Major players across the UK food supply supply chain have joined forces to commit to more sustainable sourcing of soya by 2025.
UK industry leaders from 27 major businesses, including all the biggest UK grocery retailers, some meat producers, including Cranswick and Pilgrim’s UK, and prominent food service companies and brands, such as Danone, Nestle, Nando’s, KFC and McDonald’s, have signed the UK Soy Manifesto.
This commits the signatories, representing nearly 2 million tonnes of soy purchases each year and nearly 60% of the UK’s total consumption, to cutting deforestation and habitat destruction out of UK soy supply chains as soon as possible, and by 2025 at the latest.
In order to ensure rapid progress towards this goal, all signatories have agreed to:
- Set a robust deforestation- and conversion-free commitment, so no soy arriving in the UK is responsible for habitats being cleared for agriculture after January 2020.
- Ask direct suppliers to adopt the same commitment, and require that of their suppliers as well.
- Write Manifesto commitments into contracts and supporting suppliers to ensure targets are met.
- Publicly share details of their progress
- Support improved reporting, in order to check that soy coming into the UK is not responsible for deforestation or destruction of other ecosystems.
You can learn more about the UK Soy Manifesto, HERE
UK industry has already started to take action to protect forests and other natural ecosystems by improving transparency and information sharing throughout UK soy supply chains and driving increased use of certification to support sustainable soy production in South America. But there is a shared recognition of the need to take more ambitious action, faster and at scale.
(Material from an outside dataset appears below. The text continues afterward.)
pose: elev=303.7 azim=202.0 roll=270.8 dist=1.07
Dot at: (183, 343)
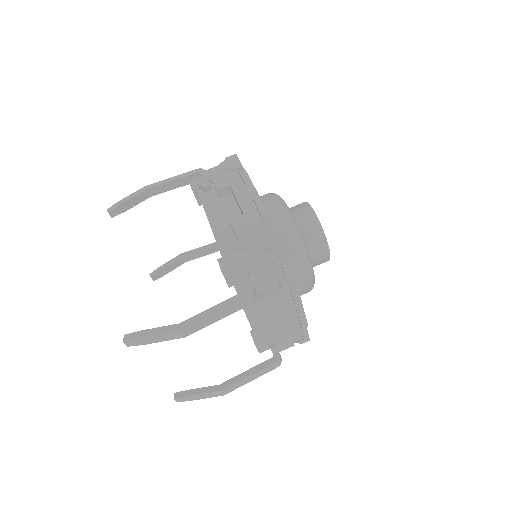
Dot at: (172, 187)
“Mainstream transformation cannot be achieved by companies working on their individual supply chains alone. Businesses across supply chains, as well as soy producers, must take responsibility and act together,” the industry leaders said in a joint statement.
“Global markets need to provide financial incentives and technical support to boost sustainable production. Governments in producer and consumer countries and regions also have an important role to play.”